In the entries below, begin at the line with "acuerdos, si" and stop after the line with "Quark 3/2009"; output those lines exactly and omit the pictures.

Segment Open

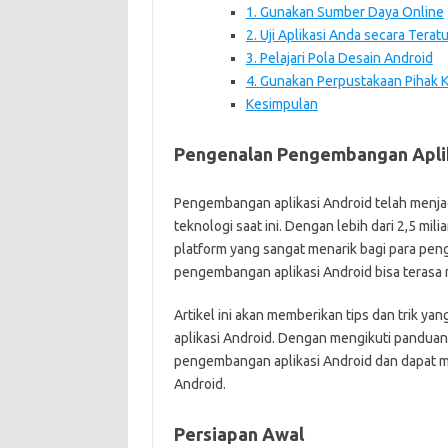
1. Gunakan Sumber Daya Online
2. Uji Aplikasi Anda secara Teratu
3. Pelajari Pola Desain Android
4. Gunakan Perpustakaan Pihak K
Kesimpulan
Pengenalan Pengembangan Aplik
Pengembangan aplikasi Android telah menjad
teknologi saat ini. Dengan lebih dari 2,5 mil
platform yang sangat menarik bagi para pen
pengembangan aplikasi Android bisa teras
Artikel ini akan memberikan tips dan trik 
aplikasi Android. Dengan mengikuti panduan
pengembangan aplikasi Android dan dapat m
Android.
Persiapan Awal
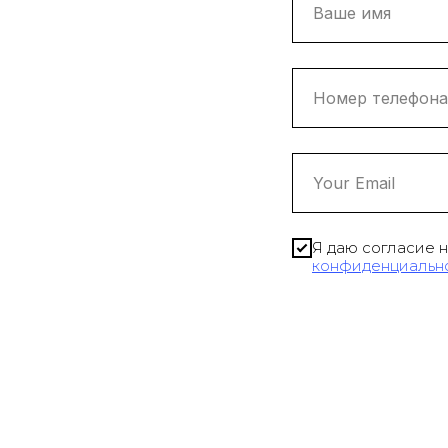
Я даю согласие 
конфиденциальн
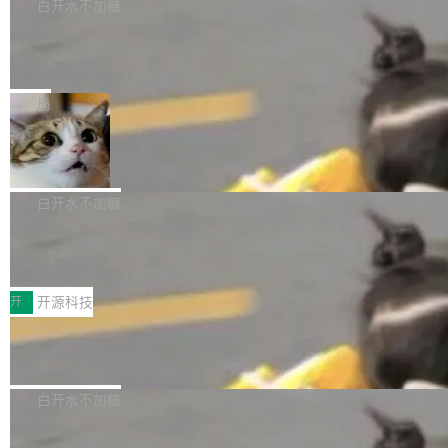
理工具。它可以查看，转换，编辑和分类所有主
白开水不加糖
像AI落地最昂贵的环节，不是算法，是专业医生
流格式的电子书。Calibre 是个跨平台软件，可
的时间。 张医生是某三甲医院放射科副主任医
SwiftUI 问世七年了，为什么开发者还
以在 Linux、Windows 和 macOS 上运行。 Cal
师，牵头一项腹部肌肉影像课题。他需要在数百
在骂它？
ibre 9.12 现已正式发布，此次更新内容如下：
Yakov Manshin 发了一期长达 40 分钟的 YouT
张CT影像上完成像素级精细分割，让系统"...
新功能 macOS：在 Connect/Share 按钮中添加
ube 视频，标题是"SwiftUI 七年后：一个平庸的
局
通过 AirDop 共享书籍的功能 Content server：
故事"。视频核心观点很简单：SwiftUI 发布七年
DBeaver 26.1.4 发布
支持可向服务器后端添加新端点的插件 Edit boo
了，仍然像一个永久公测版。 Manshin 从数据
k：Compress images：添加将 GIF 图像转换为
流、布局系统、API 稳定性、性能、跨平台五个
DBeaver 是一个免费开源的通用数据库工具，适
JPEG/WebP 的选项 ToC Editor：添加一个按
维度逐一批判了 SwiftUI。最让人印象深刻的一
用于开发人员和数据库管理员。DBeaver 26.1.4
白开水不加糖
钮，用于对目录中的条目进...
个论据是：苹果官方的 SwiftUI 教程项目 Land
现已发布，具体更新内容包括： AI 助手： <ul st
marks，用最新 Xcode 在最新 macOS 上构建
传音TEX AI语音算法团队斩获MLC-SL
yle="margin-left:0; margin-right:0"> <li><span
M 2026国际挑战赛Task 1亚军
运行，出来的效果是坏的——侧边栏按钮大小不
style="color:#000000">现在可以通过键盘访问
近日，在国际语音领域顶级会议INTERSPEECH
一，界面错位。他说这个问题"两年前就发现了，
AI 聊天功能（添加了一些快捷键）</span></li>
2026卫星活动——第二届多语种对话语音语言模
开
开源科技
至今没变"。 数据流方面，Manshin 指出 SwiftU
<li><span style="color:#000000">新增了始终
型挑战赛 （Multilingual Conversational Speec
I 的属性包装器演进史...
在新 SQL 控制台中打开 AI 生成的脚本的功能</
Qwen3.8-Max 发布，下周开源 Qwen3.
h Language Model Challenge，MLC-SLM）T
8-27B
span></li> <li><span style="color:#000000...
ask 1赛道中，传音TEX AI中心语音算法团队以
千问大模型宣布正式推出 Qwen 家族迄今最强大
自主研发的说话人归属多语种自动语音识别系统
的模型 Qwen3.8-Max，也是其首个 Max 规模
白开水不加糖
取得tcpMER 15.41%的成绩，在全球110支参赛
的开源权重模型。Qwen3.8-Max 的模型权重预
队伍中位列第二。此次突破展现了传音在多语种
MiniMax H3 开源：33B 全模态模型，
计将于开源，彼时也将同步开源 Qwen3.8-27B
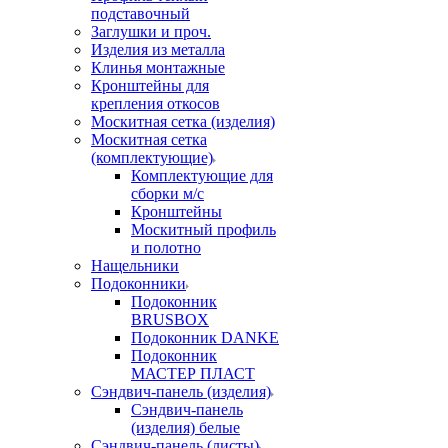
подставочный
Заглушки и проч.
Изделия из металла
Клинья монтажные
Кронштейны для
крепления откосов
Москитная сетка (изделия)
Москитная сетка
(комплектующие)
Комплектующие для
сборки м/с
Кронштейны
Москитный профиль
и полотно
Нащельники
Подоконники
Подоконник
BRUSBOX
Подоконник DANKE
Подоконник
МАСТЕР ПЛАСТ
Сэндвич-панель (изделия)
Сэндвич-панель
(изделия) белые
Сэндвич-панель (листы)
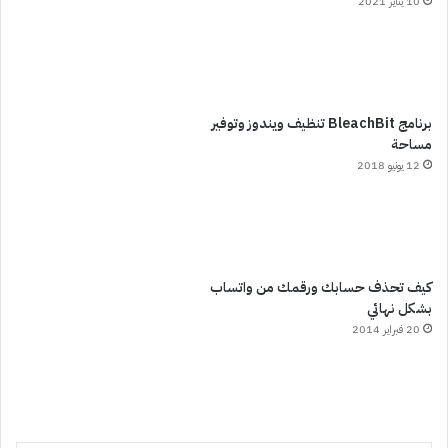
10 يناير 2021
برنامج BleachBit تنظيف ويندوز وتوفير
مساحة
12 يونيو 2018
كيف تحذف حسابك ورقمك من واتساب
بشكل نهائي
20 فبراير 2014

Segment Closed
Segment Open

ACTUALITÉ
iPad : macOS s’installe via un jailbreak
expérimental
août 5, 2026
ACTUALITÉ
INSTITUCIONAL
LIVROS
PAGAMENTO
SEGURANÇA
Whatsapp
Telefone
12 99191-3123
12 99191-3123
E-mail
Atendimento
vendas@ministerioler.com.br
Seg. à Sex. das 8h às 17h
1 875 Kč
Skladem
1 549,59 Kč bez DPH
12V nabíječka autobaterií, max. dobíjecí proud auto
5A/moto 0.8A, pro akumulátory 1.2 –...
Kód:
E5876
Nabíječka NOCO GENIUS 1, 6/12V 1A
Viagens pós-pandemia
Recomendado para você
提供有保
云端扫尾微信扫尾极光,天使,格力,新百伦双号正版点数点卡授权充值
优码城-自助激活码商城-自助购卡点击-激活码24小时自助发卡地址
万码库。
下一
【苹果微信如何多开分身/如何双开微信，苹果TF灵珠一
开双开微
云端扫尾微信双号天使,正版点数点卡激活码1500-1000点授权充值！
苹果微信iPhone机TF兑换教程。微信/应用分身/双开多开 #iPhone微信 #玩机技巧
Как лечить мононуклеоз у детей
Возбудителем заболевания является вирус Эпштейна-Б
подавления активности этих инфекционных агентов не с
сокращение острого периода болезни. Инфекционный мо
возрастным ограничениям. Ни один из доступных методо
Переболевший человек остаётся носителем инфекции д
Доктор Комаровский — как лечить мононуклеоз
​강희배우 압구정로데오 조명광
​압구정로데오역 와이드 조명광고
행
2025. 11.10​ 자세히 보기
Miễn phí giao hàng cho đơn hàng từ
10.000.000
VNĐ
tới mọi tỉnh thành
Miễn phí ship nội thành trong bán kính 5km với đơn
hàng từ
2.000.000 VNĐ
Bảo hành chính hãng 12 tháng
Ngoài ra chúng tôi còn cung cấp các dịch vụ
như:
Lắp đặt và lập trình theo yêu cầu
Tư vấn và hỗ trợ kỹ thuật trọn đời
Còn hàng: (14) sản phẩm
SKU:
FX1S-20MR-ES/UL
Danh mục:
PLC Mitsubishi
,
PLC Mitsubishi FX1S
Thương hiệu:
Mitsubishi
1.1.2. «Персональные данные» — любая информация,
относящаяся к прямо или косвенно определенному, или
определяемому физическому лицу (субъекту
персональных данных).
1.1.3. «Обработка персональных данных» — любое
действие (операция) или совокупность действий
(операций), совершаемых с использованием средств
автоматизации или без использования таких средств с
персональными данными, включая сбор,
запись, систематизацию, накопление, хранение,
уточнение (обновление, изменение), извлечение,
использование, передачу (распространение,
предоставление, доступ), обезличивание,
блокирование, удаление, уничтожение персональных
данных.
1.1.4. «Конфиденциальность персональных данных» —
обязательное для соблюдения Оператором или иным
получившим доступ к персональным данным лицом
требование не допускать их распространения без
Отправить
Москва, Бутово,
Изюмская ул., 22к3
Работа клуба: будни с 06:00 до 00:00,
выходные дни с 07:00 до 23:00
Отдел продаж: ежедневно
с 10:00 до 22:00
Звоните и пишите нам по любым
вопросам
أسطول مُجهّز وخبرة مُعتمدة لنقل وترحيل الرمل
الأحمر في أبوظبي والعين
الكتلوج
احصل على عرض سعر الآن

Segment Closed
Segment Open

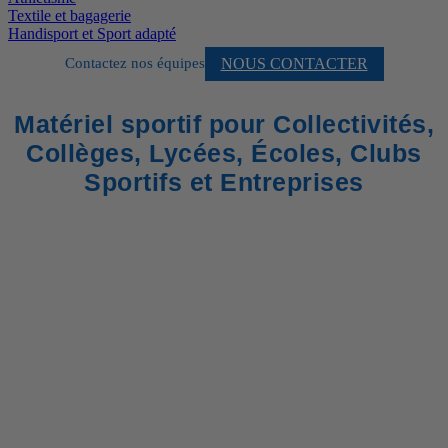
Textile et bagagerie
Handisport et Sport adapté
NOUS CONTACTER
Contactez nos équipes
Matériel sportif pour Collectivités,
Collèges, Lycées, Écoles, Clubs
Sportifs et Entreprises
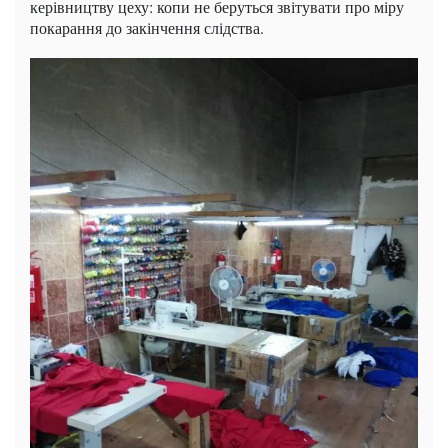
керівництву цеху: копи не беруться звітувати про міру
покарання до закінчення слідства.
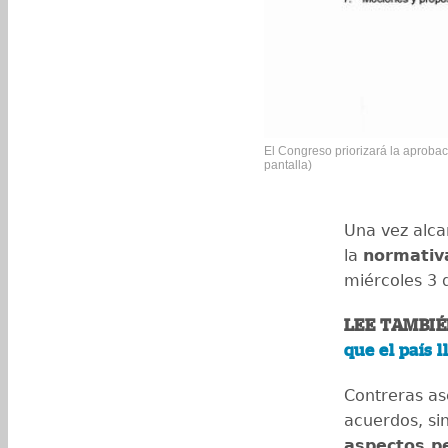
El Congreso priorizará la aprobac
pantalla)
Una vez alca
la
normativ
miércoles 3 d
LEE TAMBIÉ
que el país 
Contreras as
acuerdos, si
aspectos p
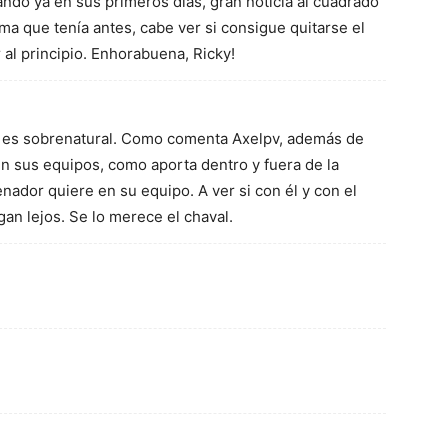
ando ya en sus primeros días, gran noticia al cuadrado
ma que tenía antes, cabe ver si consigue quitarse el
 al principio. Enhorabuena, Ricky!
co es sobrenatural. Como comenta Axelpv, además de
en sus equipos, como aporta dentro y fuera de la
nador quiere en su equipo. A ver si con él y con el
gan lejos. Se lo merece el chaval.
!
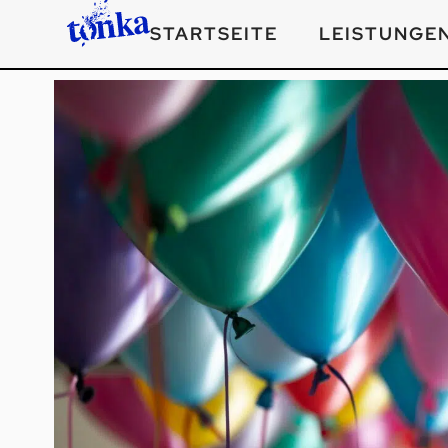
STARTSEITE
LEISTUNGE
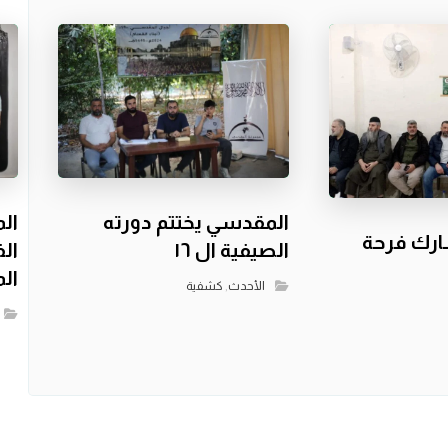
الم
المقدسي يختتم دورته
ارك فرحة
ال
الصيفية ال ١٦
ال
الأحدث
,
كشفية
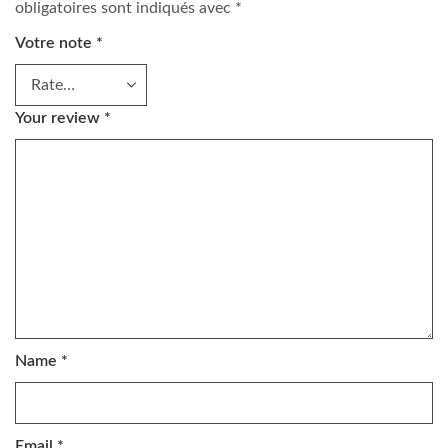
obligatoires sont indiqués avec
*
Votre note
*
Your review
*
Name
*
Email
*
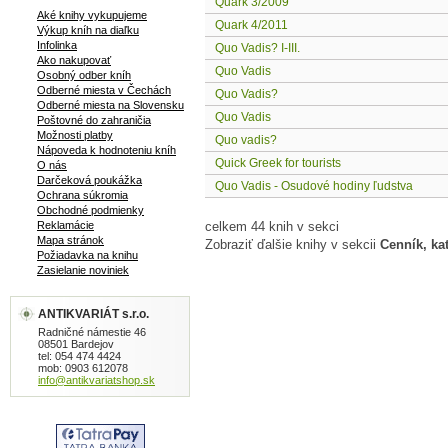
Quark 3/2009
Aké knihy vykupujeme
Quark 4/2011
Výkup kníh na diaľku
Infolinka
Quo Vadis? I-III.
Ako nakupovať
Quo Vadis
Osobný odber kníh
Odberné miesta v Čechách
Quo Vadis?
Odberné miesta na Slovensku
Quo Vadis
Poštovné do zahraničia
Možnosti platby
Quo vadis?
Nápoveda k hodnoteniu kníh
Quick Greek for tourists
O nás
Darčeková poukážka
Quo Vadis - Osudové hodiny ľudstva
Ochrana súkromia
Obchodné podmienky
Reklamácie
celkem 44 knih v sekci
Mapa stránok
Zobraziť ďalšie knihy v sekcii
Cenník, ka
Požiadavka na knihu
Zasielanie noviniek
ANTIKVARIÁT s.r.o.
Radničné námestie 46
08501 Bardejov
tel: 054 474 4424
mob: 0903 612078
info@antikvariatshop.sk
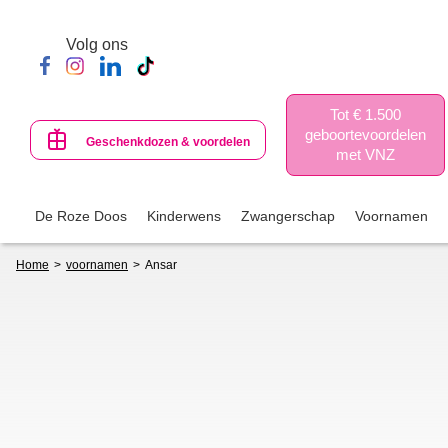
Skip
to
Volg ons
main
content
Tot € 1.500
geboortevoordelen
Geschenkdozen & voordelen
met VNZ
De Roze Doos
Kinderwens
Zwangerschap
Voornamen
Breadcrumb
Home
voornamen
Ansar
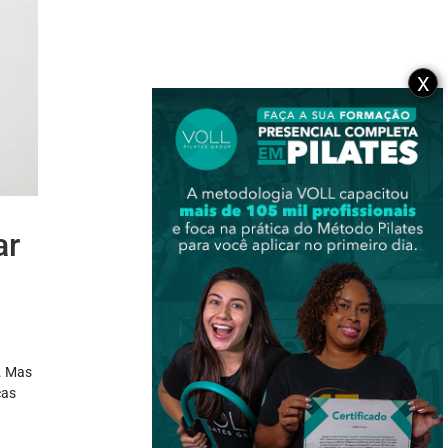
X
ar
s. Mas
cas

Segment Closed

## Written reply:
acuerdos, si
aspectos p
ando ya en sus primeros días, gran noticia al cuadrado
ma que tenía antes, cabe ver si consigue quitarse el
 al principio. Enhorabuena, Ricky!
co es sobrenatural. Como comenta Axelpv, además de
en sus equipos, como aporta dentro y fuera de la
nador quiere en su equipo. A ver si con él y con el
gan lejos. Se lo merece el chaval.
!
STARTSEITE
LEISTUNGE
الم
المقدسي يختتم دورته
ارك فرحة
ال
الصيفية ال ١٦
ال
الأحدث
,
كشفية
obligatoires sont indiqués avec
*
Votre note
*
Your review
*
Name
*
Email
*
Quark 3/2009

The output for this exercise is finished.